В нем жила огромная благодарность к этому доброму созданию, единственному человеку, который не оттолкнул его - отщепенца, не имеющего друзей, с отвращением извергаемого всяким домом, как извергают блевотину.
- Деньги у тебя есть? - спросила Марион. Он отрицательно качнул головой.
- У меня осталась последняя марка, я могу дать тебе из нее пятьдесят пфеннигов. И вот еще: пищевые талоны Народной кухни.
Она отдала их ему.
Тут он уронил голову на стол и заплакал. Рыдание само прорвалось из груди. Он схватил нежную девичью руку и прижался к ней своим безумным лицом. Рука повлажнела от слез. Марион тихо гладила его по волосам:
- Бедный Тобиас!
IX
Он еще немного посидел у нее. Затем решительно схватил свою шляпу, поцеловал на прощание руку Марион и удалился.

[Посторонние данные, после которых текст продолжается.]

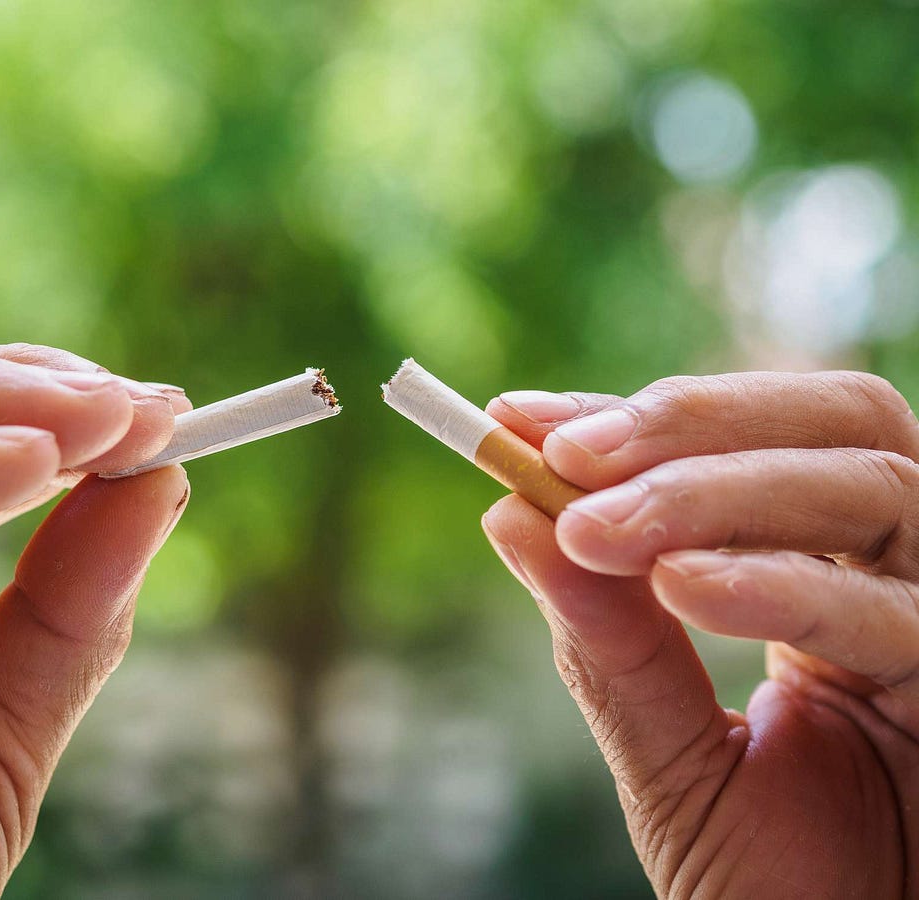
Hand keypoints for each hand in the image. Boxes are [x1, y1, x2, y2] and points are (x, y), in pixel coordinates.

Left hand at [482, 372, 918, 897]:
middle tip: (563, 457)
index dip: (637, 418)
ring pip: (869, 488)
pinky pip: (897, 613)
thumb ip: (608, 641)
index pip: (747, 444)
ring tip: (596, 528)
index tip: (520, 418)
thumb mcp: (672, 755)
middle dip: (689, 427)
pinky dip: (781, 584)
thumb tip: (510, 516)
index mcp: (831, 574)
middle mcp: (903, 576)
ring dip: (714, 491)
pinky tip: (683, 583)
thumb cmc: (780, 880)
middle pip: (836, 422)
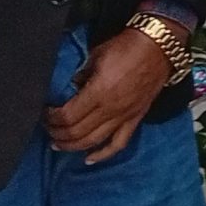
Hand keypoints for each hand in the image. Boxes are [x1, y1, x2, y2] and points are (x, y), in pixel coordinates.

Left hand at [46, 23, 174, 163]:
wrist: (160, 47)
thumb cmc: (126, 47)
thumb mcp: (96, 55)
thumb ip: (80, 75)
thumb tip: (70, 88)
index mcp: (99, 92)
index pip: (67, 116)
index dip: (51, 118)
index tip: (45, 112)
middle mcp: (111, 109)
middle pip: (76, 132)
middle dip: (57, 133)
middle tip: (48, 128)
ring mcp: (124, 116)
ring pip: (93, 141)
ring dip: (72, 146)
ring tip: (59, 144)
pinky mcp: (135, 118)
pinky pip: (119, 143)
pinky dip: (103, 154)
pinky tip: (89, 159)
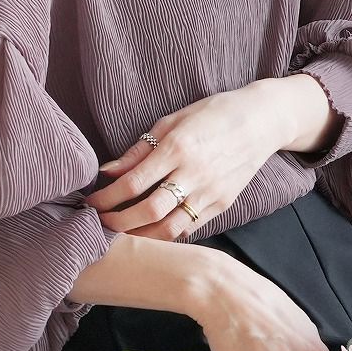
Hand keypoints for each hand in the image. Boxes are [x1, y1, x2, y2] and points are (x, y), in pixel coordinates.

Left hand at [84, 79, 293, 240]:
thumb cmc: (212, 114)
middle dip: (118, 222)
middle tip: (100, 224)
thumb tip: (107, 171)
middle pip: (149, 211)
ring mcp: (211, 192)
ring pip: (170, 228)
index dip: (107, 197)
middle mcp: (194, 173)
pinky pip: (190, 228)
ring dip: (141, 236)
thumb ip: (139, 149)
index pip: (133, 182)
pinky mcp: (223, 204)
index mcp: (178, 147)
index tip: (91, 203)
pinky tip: (151, 231)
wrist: (260, 120)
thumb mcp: (172, 120)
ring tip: (122, 234)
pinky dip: (167, 234)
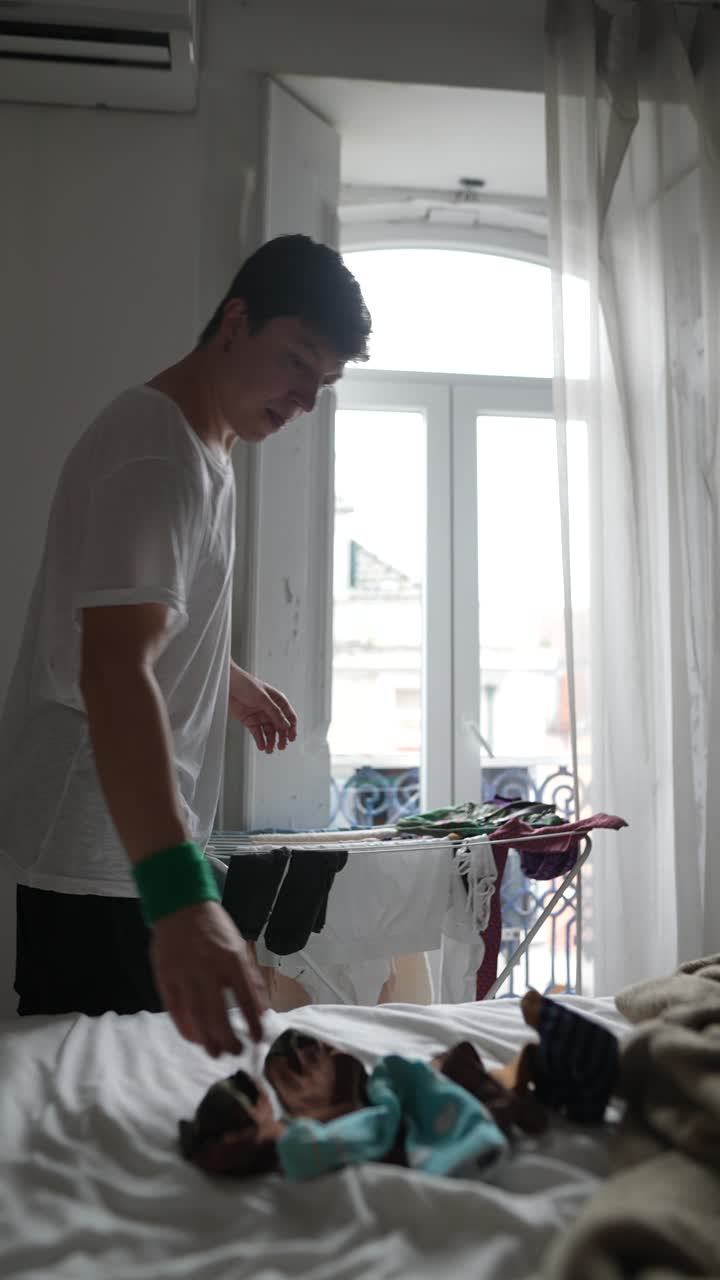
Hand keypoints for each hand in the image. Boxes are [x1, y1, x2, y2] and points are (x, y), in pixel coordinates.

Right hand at [150, 900, 267, 1056]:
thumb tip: (261, 1009)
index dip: (252, 1021)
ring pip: (194, 1015)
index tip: (257, 1038)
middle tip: (233, 1053)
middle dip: (226, 1038)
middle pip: (217, 1013)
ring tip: (214, 1052)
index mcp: (231, 959)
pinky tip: (193, 1037)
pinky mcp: (165, 977)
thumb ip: (249, 977)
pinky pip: (174, 1009)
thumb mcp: (239, 947)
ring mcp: (184, 974)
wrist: (181, 907)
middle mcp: (207, 968)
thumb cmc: (215, 929)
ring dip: (205, 1038)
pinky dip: (183, 1026)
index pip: (245, 997)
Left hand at [228, 664, 297, 753]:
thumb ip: (275, 712)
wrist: (227, 684)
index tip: (292, 738)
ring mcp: (260, 716)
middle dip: (282, 737)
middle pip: (280, 727)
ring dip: (271, 741)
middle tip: (281, 746)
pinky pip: (257, 733)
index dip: (292, 728)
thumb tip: (286, 725)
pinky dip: (260, 740)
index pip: (289, 716)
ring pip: (269, 732)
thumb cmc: (245, 684)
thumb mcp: (262, 698)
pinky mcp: (250, 721)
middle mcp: (270, 709)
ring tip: (269, 749)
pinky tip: (262, 746)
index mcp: (277, 701)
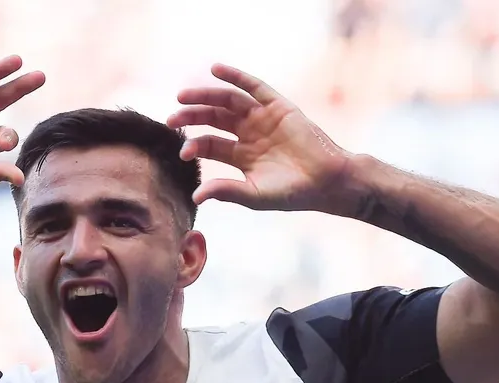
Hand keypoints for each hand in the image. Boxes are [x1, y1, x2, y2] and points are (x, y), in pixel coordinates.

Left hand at [168, 65, 355, 213]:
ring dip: (205, 95)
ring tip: (183, 96)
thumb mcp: (254, 195)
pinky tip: (216, 70)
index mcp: (242, 156)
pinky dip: (235, 76)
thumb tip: (195, 196)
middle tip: (171, 118)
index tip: (183, 151)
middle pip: (214, 119)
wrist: (327, 181)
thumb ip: (226, 192)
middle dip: (192, 116)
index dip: (194, 145)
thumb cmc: (293, 193)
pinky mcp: (278, 106)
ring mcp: (263, 118)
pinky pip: (254, 87)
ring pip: (228, 101)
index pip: (211, 144)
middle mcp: (249, 134)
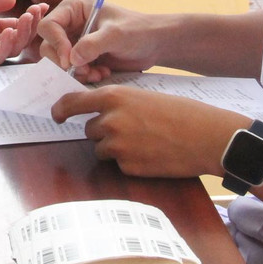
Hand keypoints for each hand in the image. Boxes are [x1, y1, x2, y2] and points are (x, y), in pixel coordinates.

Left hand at [0, 0, 46, 64]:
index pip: (15, 23)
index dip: (29, 16)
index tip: (40, 5)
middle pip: (18, 37)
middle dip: (31, 25)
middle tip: (38, 11)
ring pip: (12, 48)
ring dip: (22, 34)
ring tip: (27, 18)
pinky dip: (5, 45)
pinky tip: (8, 31)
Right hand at [35, 0, 159, 81]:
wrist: (154, 45)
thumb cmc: (137, 30)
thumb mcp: (116, 35)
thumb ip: (93, 44)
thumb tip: (71, 60)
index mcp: (73, 8)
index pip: (49, 25)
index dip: (56, 44)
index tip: (70, 62)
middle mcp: (68, 23)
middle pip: (49, 45)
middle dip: (65, 62)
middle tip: (86, 71)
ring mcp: (73, 41)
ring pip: (58, 61)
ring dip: (76, 72)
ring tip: (98, 73)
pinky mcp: (80, 56)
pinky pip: (71, 70)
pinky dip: (84, 76)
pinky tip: (102, 73)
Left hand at [51, 86, 245, 177]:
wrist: (207, 137)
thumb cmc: (180, 113)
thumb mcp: (143, 96)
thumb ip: (118, 103)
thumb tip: (97, 112)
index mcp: (113, 97)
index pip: (72, 102)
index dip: (60, 110)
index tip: (56, 116)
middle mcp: (110, 120)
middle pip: (89, 130)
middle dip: (103, 132)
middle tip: (131, 131)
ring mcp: (118, 145)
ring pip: (101, 149)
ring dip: (115, 148)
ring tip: (144, 142)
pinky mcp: (128, 167)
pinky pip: (118, 165)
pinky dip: (130, 163)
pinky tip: (152, 155)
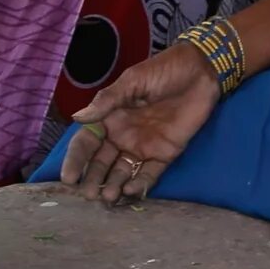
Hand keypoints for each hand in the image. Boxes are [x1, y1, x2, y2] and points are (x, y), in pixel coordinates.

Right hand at [59, 47, 218, 204]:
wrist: (200, 71)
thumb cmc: (164, 71)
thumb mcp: (133, 81)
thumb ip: (107, 101)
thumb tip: (77, 117)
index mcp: (110, 118)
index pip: (87, 143)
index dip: (77, 160)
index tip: (68, 179)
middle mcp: (123, 136)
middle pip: (102, 163)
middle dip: (94, 179)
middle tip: (89, 195)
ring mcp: (143, 147)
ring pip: (122, 172)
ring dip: (113, 185)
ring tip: (108, 198)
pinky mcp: (165, 154)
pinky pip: (149, 174)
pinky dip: (139, 184)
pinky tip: (129, 191)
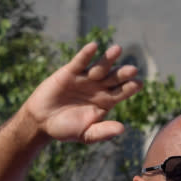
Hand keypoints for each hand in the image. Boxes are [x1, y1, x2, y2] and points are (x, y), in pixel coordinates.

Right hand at [23, 42, 141, 144]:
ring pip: (100, 66)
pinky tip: (94, 46)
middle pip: (114, 78)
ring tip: (118, 50)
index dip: (129, 88)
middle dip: (123, 73)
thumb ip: (103, 131)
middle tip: (133, 69)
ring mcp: (85, 78)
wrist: (42, 121)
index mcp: (105, 102)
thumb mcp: (87, 134)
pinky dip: (86, 54)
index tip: (139, 84)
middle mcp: (98, 88)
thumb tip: (123, 129)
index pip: (121, 93)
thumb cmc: (66, 129)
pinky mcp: (70, 72)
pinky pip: (80, 61)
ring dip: (108, 59)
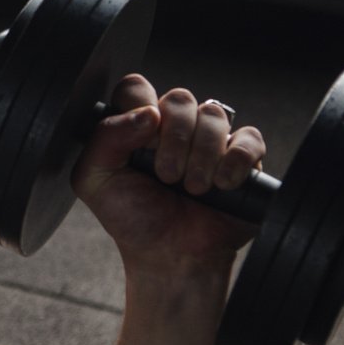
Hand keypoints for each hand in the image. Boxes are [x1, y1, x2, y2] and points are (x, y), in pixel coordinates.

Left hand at [73, 74, 267, 275]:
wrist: (171, 257)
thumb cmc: (132, 218)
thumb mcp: (95, 180)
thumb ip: (104, 139)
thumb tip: (148, 112)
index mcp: (136, 125)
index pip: (136, 87)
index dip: (138, 109)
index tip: (139, 146)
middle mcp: (173, 127)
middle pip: (179, 98)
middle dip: (172, 140)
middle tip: (166, 176)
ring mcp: (210, 140)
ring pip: (214, 114)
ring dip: (201, 156)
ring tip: (191, 188)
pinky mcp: (242, 158)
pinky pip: (248, 138)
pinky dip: (234, 162)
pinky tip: (222, 186)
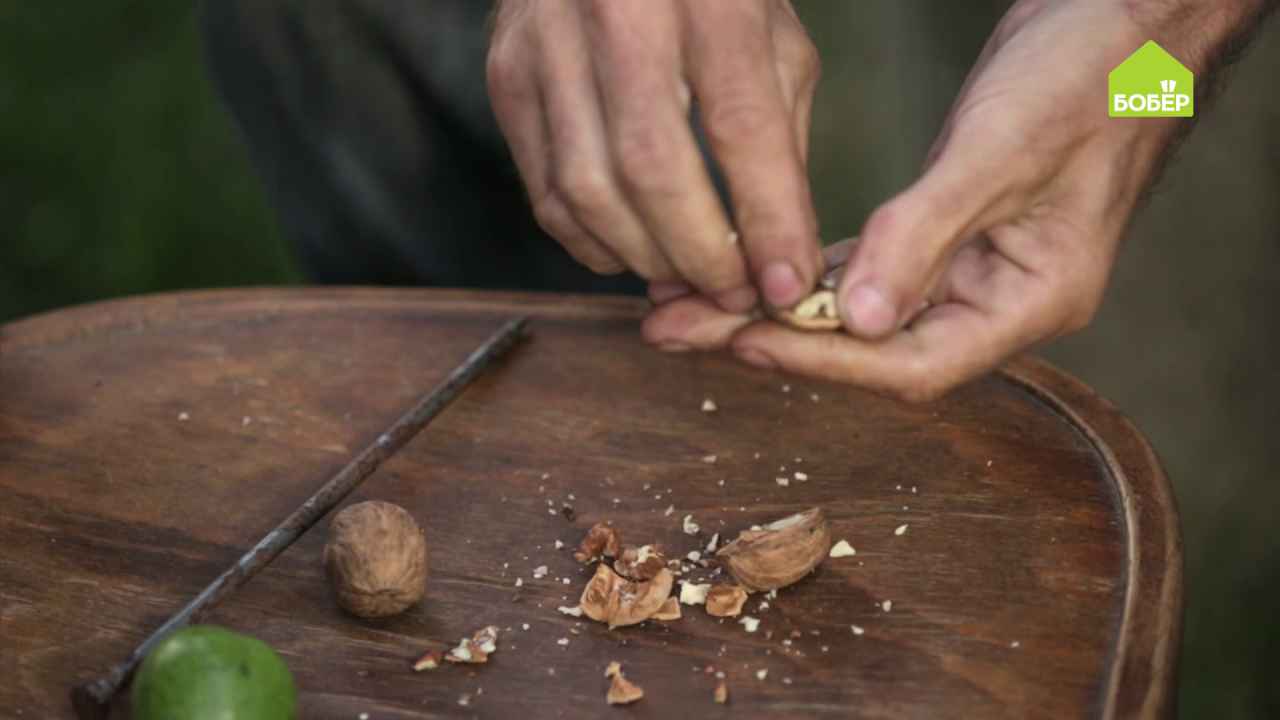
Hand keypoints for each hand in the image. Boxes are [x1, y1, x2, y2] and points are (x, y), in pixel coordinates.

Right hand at [487, 0, 824, 310]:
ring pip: (588, 190)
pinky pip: (545, 189)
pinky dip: (590, 242)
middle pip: (652, 168)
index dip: (766, 218)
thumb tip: (777, 241)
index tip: (786, 282)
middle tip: (734, 291)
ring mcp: (548, 44)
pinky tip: (629, 252)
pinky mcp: (507, 75)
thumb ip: (778, 130)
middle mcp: (618, 11)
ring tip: (686, 278)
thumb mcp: (768, 30)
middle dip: (700, 253)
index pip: (740, 124)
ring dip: (643, 256)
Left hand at [644, 0, 1233, 400]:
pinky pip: (862, 269)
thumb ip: (927, 235)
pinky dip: (805, 274)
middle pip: (870, 349)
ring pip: (856, 310)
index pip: (913, 363)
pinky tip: (747, 273)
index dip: (824, 360)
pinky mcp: (943, 232)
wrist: (1127, 17)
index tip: (743, 343)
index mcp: (1029, 302)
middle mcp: (994, 300)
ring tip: (684, 308)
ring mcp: (968, 269)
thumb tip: (860, 319)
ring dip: (773, 309)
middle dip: (771, 340)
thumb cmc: (1090, 75)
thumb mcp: (1002, 152)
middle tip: (675, 332)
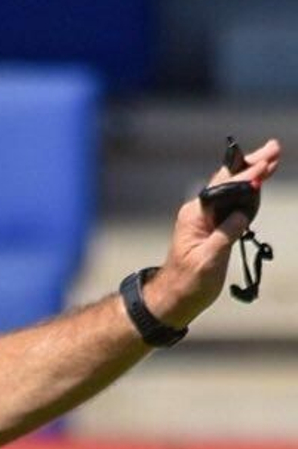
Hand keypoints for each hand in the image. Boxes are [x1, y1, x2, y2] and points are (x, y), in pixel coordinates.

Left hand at [146, 138, 281, 326]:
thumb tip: (242, 213)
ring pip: (231, 188)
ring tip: (272, 157)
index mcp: (195, 216)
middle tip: (274, 148)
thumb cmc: (187, 284)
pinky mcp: (212, 227)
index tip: (265, 164)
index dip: (246, 175)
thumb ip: (226, 233)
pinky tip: (260, 181)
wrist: (173, 300)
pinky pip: (232, 202)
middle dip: (251, 165)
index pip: (224, 188)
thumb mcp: (208, 260)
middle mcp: (199, 212)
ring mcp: (205, 218)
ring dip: (252, 173)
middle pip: (228, 181)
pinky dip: (248, 190)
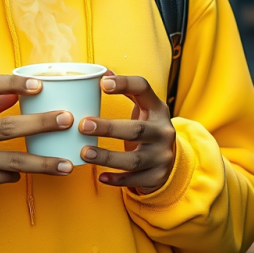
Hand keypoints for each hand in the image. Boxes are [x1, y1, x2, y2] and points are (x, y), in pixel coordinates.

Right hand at [0, 75, 74, 213]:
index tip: (39, 85)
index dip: (13, 82)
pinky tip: (31, 174)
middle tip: (67, 119)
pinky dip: (20, 175)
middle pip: (8, 126)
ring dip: (44, 162)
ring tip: (67, 164)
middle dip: (42, 123)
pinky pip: (7, 177)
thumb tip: (18, 90)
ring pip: (14, 160)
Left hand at [78, 74, 175, 193]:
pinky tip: (100, 177)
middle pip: (136, 130)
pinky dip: (117, 180)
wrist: (171, 158)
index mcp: (157, 109)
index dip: (124, 84)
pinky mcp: (157, 177)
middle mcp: (163, 131)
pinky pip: (134, 180)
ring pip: (134, 160)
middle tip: (82, 125)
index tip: (102, 83)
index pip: (143, 89)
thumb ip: (125, 90)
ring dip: (107, 157)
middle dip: (108, 128)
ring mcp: (162, 156)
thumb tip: (102, 71)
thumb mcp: (143, 107)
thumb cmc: (147, 125)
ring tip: (84, 152)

Он принял меры, чтобы на лестнице не попасться никому на глаза. Странно было спускаться там, где еще недавно к нему приставали призраки. Он чувствовал во рту неприятный привкус.
Внизу, у подъезда, его приветствовало ясное и радостное солнечное сияние.
Тобиас решил погулять по окрестностям, бесцельно бродил по пустынным улицам. В этот ранний утренний час прохожие попадались редко.
Колокола близлежащих церквей начали раскачиваться; протяжный, далеко слышный звон разливался в воздухе - таком прозрачном и свежем, какой Тобиасу еще не доводилось вдыхать.
Тобиас брел от одной живописной площади к другой и дивился разноцветным домам, которые с непостижимым спокойствием - словно точеные шахматные фигуры - тянулись в это наполненное песнопением небо. Было воскресенье. Маленькие серебристые облака медленно плыли по вышнему синему морю и скапливались в гавани горизонта.
Тобиас вышел к Императорской аллее.
Трамваи, позвякивая и громыхая, проносились мимо: их затягивал вихрь жизни, движения.
На площади Фридриха Вильгельма Тобиас обошел вокруг красной церкви. Ему хотелось войти туда. Но, приблизившись к входу, он почувствовал, что внутри есть люди.
И его снова охватила эта угрюмая робость, этот порожденный ночными муками страх, который гнал его ото всех накрытых столов, ото всех людей и из всех помещений.
Нет для него выхода!
Он остановился и разжал ладонь. Рассматривал ее долго и в глубокой задумчивости. Затем оглядел свой грязный костюм, стоптанные сапоги. На рукавах светлого пиджака проступили пятна крови, и на брюках тоже остались ее следы.
Когда за спиной у него зазвучали шаги, он вздрогнул.
Это был священник, идущий в церковь.
Тобиас медленно двинулся дальше по аллее, вдоль палисадников.
На каком- то балкончике завтракали отец, мать и дети. Раздался веселый смех. Тобиас украдкой взглянул на смеющихся. В нем снова шевельнулся голод.